A predictive text app by Nacho Rodriguez
Dec - 14th - 2014

What is PreDetective?

PreDetective is a free web application and a predictive text algorithm implementation.

How does it work?

- The user inserts a text in the input box and, automatically, gets a prediction for the next word of the phrase

  • It is easy! No more actions are required: no buttons, no dropdown selections…

Analytical Challenge: Learning from texts

The predictive algorithm uses a N-gram approach:

  • Starting from a big amount of text data extracted from news, blogs and Twitter, data is:
    • Read & Sampled, because using all data will not be neither usefull nor practical
    • Tokenized, which means that the texts are separated in small pieces (words)
    • Standarized, identifying lower and upper case conditions, numbers, blanks…
    • and Cleaned, for not using “bad words” or abbreviations

Then, frecuencies of 2,3 and 4 consecutive words are counted and the more frequent secuence will be selected as the prediction.

Technical Challenge: Quick web

The explained algorithm is implemented through a free web application and a quick response from the server when using the app was established as a key factor for success.

In order to achieve such a quick response, three different data structures are defined:

  • A dictionary of all the words known from the “learning” phase
  • A multidimensional matrix with all the relationships among words
  • A Hash environment which allows to transform every word to a number and viceversa, so every data structure could be written and read by direct access, optimizing the proccess

Summary

PreDetective is a free, easy-to-use, powerfull and quick web app for predictive text.

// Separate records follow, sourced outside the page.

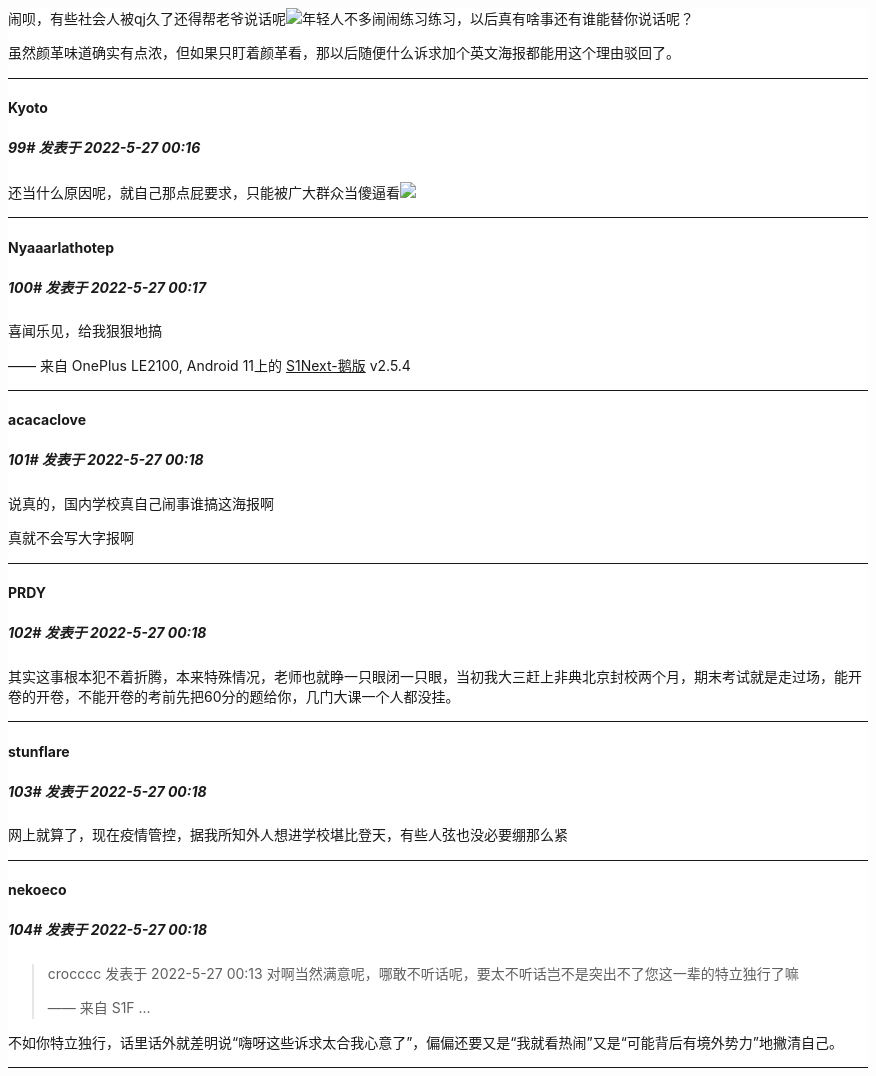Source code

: 闹呗，有些社会人被qj久了还得帮老爷说话呢<img src="https://static.saraba1st.com/image/smiley/face2017/049.png" referrerpolicy="no-referrer">年轻人不多闹闹练习练习，以后真有啥事还有谁能替你说话呢？

虽然颜革味道确实有点浓，但如果只盯着颜革看，那以后随便什么诉求加个英文海报都能用这个理由驳回了。

*****

####  Kyoto  
##### 99#       发表于 2022-5-27 00:16

还当什么原因呢，就自己那点屁要求，只能被广大群众当傻逼看<img src="https://static.saraba1st.com/image/smiley/face2017/067.png" referrerpolicy="no-referrer">

*****

####  Nyaaarlathotep  
##### 100#       发表于 2022-5-27 00:17

喜闻乐见，给我狠狠地搞

—— 来自 OnePlus LE2100, Android 11上的 [S1Next-鹅版](https://github.com/ykrank/S1-Next/releases) v2.5.4

*****

####  acacaclove  
##### 101#       发表于 2022-5-27 00:18

说真的，国内学校真自己闹事谁搞这海报啊

真就不会写大字报啊

*****

####  PRDY  
##### 102#       发表于 2022-5-27 00:18

其实这事根本犯不着折腾，本来特殊情况，老师也就睁一只眼闭一只眼，当初我大三赶上非典北京封校两个月，期末考试就是走过场，能开卷的开卷，不能开卷的考前先把60分的题给你，几门大课一个人都没挂。

*****

####  stunflare  
##### 103#       发表于 2022-5-27 00:18

网上就算了，现在疫情管控，据我所知外人想进学校堪比登天，有些人弦也没必要绷那么紧

*****

####  nekoeco  
##### 104#       发表于 2022-5-27 00:18

<blockquote>crocccc 发表于 2022-5-27 00:13
对啊当然满意呢，哪敢不听话呢，要太不听话岂不是突出不了您这一辈的特立独行了嘛

—— 来自 S1F ...</blockquote>
不如你特立独行，话里话外就差明说“嗨呀这些诉求太合我心意了”，偏偏还要又是“我就看热闹”又是“可能背后有境外势力”地撇清自己。

*****

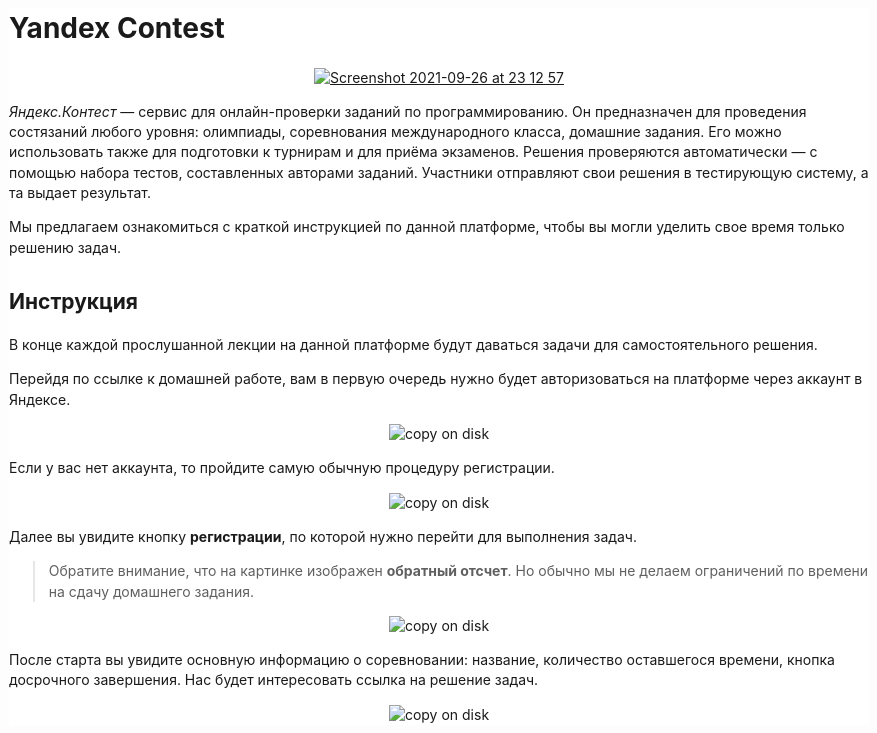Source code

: # Yandex Contest

<div align="center">
   
<a href=https://contest.yandex.ru/>
<img width="1261" alt="Screenshot 2021-09-26 at 23 12 57" src="https://user-images.githubusercontent.com/28728575/134822693-e7fc8e68-688d-4d1c-a2a9-b7a361bf69f6.png">
</a>

</div>

_Яндекс.Контест_ — сервис для онлайн-проверки заданий по программированию. Он предназначен для проведения состязаний любого уровня: олимпиады, соревнования международного класса, домашние задания. Его можно использовать также для подготовки к турнирам и для приёма экзаменов. Решения проверяются автоматически — с помощью набора тестов, составленных авторами заданий. Участники отправляют свои решения в тестирующую систему, а та выдает результат.

Мы предлагаем ознакомиться с краткой инструкцией по данной платформе, чтобы вы могли уделить свое время только решению задач.


## Инструкция

В конце каждой прослушанной лекции на данной платформе будут даваться задачи для самостоятельного решения. 

Перейдя по ссылке к домашней работе, вам в первую очередь нужно будет авторизоваться на платформе через аккаунт в Яндексе.

<div align="center">
<img width="400" alt="copy on disk" src="https://user-images.githubusercontent.com/28728575/134857895-e02e814d-9d30-4589-afca-d53085f4203f.png">
</div>

Если у вас нет аккаунта, то пройдите самую обычную процедуру регистрации.

<div align="center">
<img height="400" alt="copy on disk" src="https://user-images.githubusercontent.com/28728575/134858252-06868f70-0db0-421c-afe5-f658f2a3e251.png">
</div>

Далее вы увидите кнопку **регистрации**, по которой нужно перейти для выполнения задач.
> Обратите внимание, что на картинке изображен **обратный отсчет**. Но обычно мы не делаем ограничений по времени на сдачу домашнего задания.

<div align="center">
<img width="400" alt="copy on disk" src="https://user-images.githubusercontent.com/28728575/134858699-bf40d2fd-101d-45be-b442-a5b5b7f6bd13.png">
</div>

После старта вы увидите основную информацию о соревновании: название, количество оставшегося времени, кнопка досрочного завершения. Нас будет интересовать ссылка на решение задач.


<div align="center">
<img width="400" alt="copy on disk" src="https://user-images.githubusercontent.com/28728575/134859775-e3c9cc45-39a3-4492-88d0-ddbe776f496a.png">
</div>
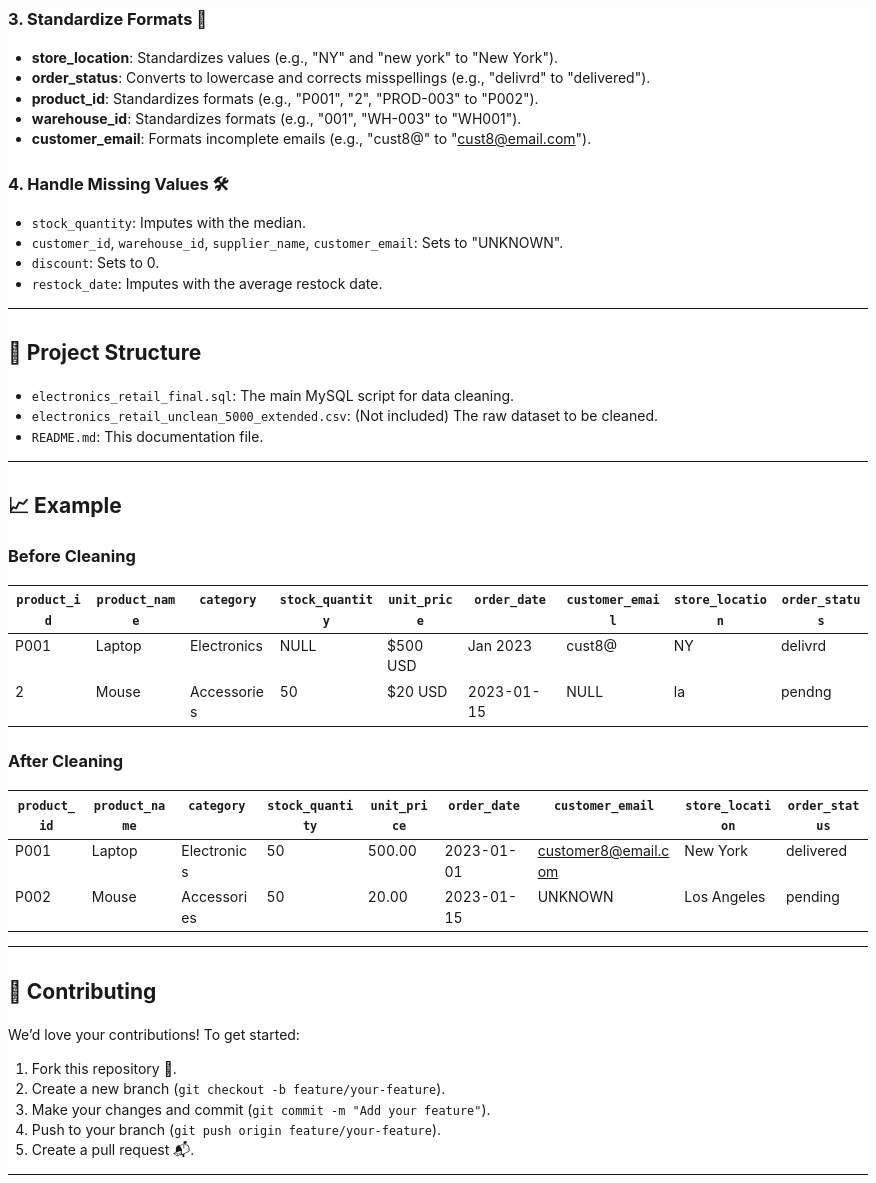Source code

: ### 3. Standardize Formats 🔄

- **store_location**: Standardizes values (e.g., "NY" and "new york" to "New York").
- **order_status**: Converts to lowercase and corrects misspellings (e.g., "delivrd" to "delivered").
- **product_id**: Standardizes formats (e.g., "P001", "2", "PROD-003" to "P002").
- **warehouse_id**: Standardizes formats (e.g., "001", "WH-003" to "WH001").
- **customer_email**: Formats incomplete emails (e.g., "cust8@" to "cust8@email.com").

### 4. Handle Missing Values 🛠️

- `stock_quantity`: Imputes with the median.
- `customer_id`, `warehouse_id`, `supplier_name`, `customer_email`: Sets to "UNKNOWN".
- `discount`: Sets to 0.
- `restock_date`: Imputes with the average restock date.

---

## 📂 Project Structure

- `electronics_retail_final.sql`: The main MySQL script for data cleaning.
- `electronics_retail_unclean_5000_extended.csv`: (Not included) The raw dataset to be cleaned.
- `README.md`: This documentation file.

---

## 📈 Example

### Before Cleaning

| `product_id` | `product_name` | `category`    | `stock_quantity` | `unit_price` | `order_date` | `customer_email` | `store_location` | `order_status` |
|--------------|----------------|---------------|------------------|--------------|--------------|------------------|------------------|----------------|
| P001         | Laptop         | Electronics   | NULL             | $500 USD     | Jan 2023     | cust8@           | NY               | delivrd        |
| 2            | Mouse          | Accessories   | 50               | $20 USD      | 2023-01-15   | NULL             | la               | pendng         |

### After Cleaning

| `product_id` | `product_name` | `category`    | `stock_quantity` | `unit_price` | `order_date` | `customer_email`      | `store_location` | `order_status` |
|--------------|----------------|---------------|------------------|--------------|--------------|-----------------------|------------------|----------------|
| P001         | Laptop         | Electronics   | 50               | 500.00       | 2023-01-01   | customer8@email.com   | New York         | delivered      |
| P002         | Mouse          | Accessories   | 50               | 20.00        | 2023-01-15   | UNKNOWN               | Los Angeles      | pending        |

---

## 🤝 Contributing

We’d love your contributions! To get started:

1. Fork this repository 🍴.
2. Create a new branch (`git checkout -b feature/your-feature`).
3. Make your changes and commit (`git commit -m "Add your feature"`).
4. Push to your branch (`git push origin feature/your-feature`).
5. Create a pull request 📬.

---
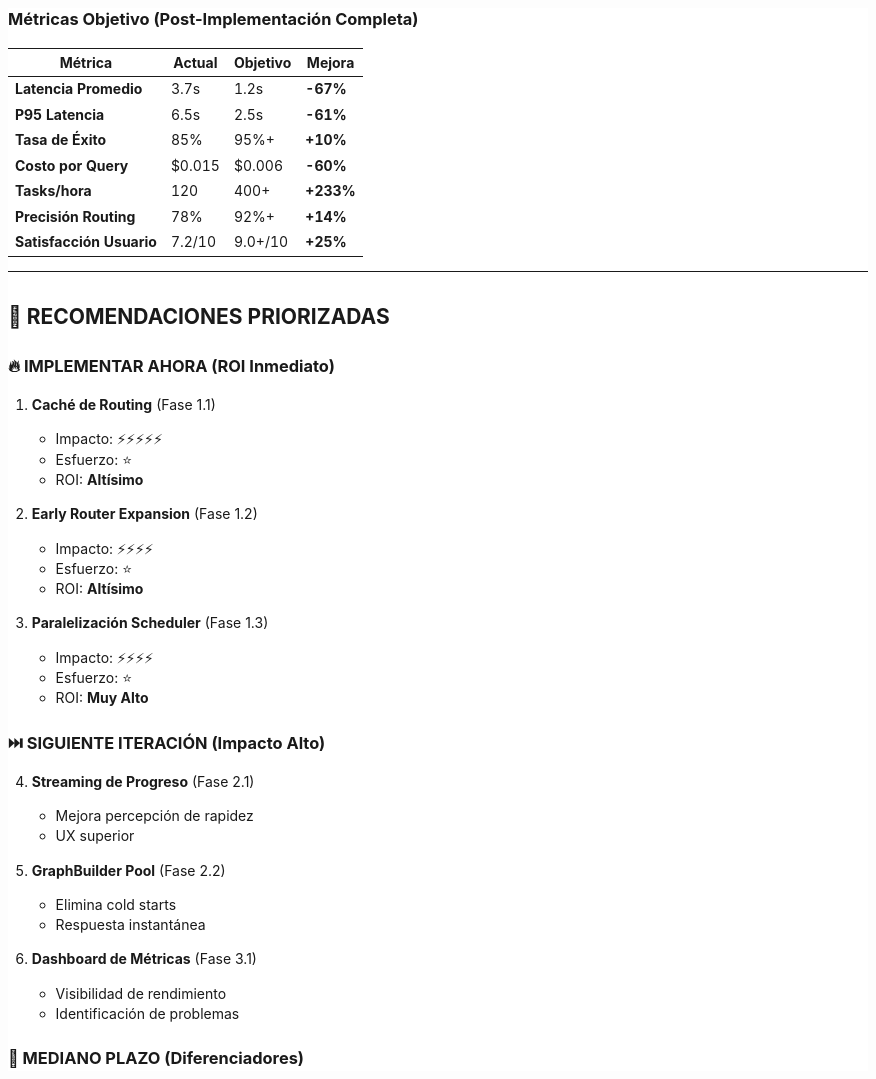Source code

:### Métricas Objetivo (Post-Implementación Completa)

| Métrica | Actual | Objetivo | Mejora |
|---------|--------|----------|--------|
| **Latencia Promedio** | 3.7s | 1.2s | **-67%** |
| **P95 Latencia** | 6.5s | 2.5s | **-61%** |
| **Tasa de Éxito** | 85% | 95%+ | **+10%** |
| **Costo por Query** | $0.015 | $0.006 | **-60%** |
| **Tasks/hora** | 120 | 400+ | **+233%** |
| **Precisión Routing** | 78% | 92%+ | **+14%** |
| **Satisfacción Usuario** | 7.2/10 | 9.0+/10 | **+25%** |

---

## 🎯 RECOMENDACIONES PRIORIZADAS

### 🔥 IMPLEMENTAR AHORA (ROI Inmediato)

1. **Caché de Routing** (Fase 1.1)
   - Impacto: ⚡⚡⚡⚡⚡
   - Esfuerzo: ⭐
   - ROI: **Altísimo**

2. **Early Router Expansion** (Fase 1.2)
   - Impacto: ⚡⚡⚡⚡
   - Esfuerzo: ⭐
   - ROI: **Altísimo**

3. **Paralelización Scheduler** (Fase 1.3)
   - Impacto: ⚡⚡⚡⚡
   - Esfuerzo: ⭐
   - ROI: **Muy Alto**

### ⏭️ SIGUIENTE ITERACIÓN (Impacto Alto)

4. **Streaming de Progreso** (Fase 2.1)
   - Mejora percepción de rapidez
   - UX superior

5. **GraphBuilder Pool** (Fase 2.2)
   - Elimina cold starts
   - Respuesta instantánea

6. **Dashboard de Métricas** (Fase 3.1)
   - Visibilidad de rendimiento
   - Identificación de problemas

### 🔮 MEDIANO PLAZO (Diferenciadores)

As a pilot project, it has demonstrated how to get through the:

  • Analytical challenge of creating a powerfull text-prediction algorithm
  • Technical challenge of leveraging it using a very agile web app

There is, of course, room for improvement:

  • Building a more complex and accurate algorithm by using bigger N-grams or sintactical models
  • Designing a prettier web user interface while keeping it as quick as it is right now

Thank you for your time, hope you like it!